VM : Comment expliquez-vous qu’il ne soit pas au Panthéon ? Et qu’aucune statue ne le représente à la Comédie française ?

FH : La France a toujours été méprisante avec le métier de comédien. Je l’ai aussi ressenti tout au long de ma carrière. Shakespeare a sa statue devant Westminster ! Alors qu’il n’y a même pas une station Molière dans le métro parisien. Il y a un boulevard Beaumarchais, une avenue Victor Hugo… Mais la rue Molière, n’en parlons pas ! Quand un musicien a du talent, on dit que c’est « sublissime ». Quand c’est un comédien, on ne dit pas que c’est un virtuose : c’est un « cabot ». Il n’y a pas un seul comédien au Panthéon !

VM : Vous pensez que Molière a toujours une résonance par rapport au monde actuel ? 

FH : C’est évident. Shakespeare et Molière ont révolutionné le monde, encore aujourd’hui. Tu ressors de chaque pièce en te disant que tu peux en faire autant. Par exemple, une fille qui voit « L’école des femmes » peut se dire que, elle aussi, dorénavant, ne va plus se laisser faire. La période que nous vivons est semblable à celle qui suit une guerre. Les gens vont réagir avec violence. Mais la violence est la sauvegarde de l’Humanité. Ce n’est pas un défaut, c’est une franchise. On se fait toujours violence quand on veut changer les choses. Et la violence des mots est la plus forte. Les deux années à venir vont être violentes dans les couples et dans les familles.

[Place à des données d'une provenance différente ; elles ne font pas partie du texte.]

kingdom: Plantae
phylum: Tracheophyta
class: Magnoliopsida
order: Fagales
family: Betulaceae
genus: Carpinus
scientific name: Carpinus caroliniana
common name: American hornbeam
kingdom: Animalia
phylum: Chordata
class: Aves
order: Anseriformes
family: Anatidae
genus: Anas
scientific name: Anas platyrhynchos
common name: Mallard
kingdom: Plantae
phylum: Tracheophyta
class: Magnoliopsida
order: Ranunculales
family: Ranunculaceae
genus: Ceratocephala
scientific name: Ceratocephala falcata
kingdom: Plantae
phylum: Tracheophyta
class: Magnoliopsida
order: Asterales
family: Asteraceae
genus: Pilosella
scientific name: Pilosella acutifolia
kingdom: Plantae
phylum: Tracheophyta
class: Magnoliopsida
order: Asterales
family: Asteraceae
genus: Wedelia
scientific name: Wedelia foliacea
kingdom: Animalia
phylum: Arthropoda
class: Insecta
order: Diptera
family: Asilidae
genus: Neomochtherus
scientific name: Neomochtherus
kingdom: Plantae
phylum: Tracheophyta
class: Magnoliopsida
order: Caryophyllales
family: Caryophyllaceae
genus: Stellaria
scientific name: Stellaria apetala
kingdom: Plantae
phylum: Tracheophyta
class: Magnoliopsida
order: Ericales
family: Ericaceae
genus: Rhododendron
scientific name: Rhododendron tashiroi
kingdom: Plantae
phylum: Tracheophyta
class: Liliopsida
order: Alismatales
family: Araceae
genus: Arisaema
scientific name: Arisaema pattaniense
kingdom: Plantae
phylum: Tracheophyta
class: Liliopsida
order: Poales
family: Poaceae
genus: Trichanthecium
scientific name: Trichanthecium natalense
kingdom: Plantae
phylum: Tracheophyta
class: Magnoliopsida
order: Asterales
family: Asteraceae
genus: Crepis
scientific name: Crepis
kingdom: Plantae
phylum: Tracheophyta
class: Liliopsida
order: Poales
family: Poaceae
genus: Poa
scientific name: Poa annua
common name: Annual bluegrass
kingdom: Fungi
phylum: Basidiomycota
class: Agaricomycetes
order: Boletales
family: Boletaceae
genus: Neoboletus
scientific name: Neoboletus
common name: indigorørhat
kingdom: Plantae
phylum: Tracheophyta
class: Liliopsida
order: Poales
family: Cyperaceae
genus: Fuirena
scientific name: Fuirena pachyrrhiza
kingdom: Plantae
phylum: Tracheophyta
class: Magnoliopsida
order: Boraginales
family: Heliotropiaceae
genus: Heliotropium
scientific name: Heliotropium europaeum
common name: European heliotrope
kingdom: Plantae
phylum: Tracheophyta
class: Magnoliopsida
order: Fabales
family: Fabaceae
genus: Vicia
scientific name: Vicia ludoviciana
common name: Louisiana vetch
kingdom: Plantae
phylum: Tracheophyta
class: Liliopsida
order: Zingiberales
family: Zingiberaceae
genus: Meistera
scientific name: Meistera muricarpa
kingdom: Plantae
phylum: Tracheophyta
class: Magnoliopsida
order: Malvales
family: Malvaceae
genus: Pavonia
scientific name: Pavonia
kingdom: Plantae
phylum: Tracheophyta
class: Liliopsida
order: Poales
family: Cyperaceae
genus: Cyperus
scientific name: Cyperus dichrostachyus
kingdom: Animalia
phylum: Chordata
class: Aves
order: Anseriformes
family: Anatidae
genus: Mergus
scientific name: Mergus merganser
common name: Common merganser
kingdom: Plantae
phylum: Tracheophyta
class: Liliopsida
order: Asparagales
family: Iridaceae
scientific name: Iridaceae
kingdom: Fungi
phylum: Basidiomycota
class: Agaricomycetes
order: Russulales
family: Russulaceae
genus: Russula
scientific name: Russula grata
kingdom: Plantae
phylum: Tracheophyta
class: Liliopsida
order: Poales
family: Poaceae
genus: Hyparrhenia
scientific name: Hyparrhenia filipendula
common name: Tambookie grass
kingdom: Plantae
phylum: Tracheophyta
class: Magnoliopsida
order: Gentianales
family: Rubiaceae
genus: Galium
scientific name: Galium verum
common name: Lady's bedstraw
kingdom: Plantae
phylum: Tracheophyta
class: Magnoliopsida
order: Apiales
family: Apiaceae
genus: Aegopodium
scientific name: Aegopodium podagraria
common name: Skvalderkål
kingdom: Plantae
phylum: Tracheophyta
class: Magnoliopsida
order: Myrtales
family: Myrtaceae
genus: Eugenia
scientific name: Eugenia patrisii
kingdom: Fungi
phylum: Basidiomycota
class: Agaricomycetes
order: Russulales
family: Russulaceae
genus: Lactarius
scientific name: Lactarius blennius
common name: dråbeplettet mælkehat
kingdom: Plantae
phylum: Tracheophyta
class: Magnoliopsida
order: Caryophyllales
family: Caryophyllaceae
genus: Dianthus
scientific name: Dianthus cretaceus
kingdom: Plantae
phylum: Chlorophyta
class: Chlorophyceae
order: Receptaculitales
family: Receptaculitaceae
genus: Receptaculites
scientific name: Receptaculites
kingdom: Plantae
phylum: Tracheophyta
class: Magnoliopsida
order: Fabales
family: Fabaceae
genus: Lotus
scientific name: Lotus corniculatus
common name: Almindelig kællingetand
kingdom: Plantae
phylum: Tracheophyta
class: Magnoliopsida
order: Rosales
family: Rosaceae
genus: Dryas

VM : L’ultimatum que vous avez fixé au Président Macron pour l’entrée de Molière au Panthéon est le 22 janvier 2022, jour du 400ème anniversaire de la naissance de Jean-Baptiste Poquelin.

FH : Oui, on arrive à la date critique. Si c’est un « non », le masque de la République française va tomber. La tombe au Père Lachaise est une supercherie (le corps de Molière aurait été jeté dans une fosse commune, NDLR). Je propose alors qu’on dépose au Panthéon son œuvre intégrale, dans l’édition originale du 17ème siècle. La Ville de Paris a déjà dit oui à l’unanimité. On attend la décision du Président.

VM : Et si c’est un « non » ?

FH : Je ne peux pas imaginer qu’il refuse. Sinon, nous n’aurions pas mené ce combat-là. Pour mon métier, c’est une reconnaissance indispensable. Et Emmanuel Macron serait alors le Président qui a fait entrer Molière au Panthéon, comme Chirac est le Président qui y a fait entrer Malraux.

VM : Et du côté de votre actualité, que peut-on annoncer ?

FH : Je me rends au Festival de Monte Carlo pour y présenter le téléfilm « Meurtres aux îles du Frioul », tourné avec Jérémy Banster, qui a à son actif 630 épisodes de la série « Sous le soleil ». Je trouve ce film, réalisé par Sylvie Ayme, vraiment très très réussi. La lumière est magnifique.

VM : Vous êtes un grand amateur de foot. Un pronostic pour l’Euro ?

FH : Je vois en demi-finale la Belgique, l’Angleterre, la France et l’Italie. Et j’espère que nous vivrons un nouveau duel entre la France et la Belgique, mais en finale cette fois-ci ! La Belgique mérite enfin un titre.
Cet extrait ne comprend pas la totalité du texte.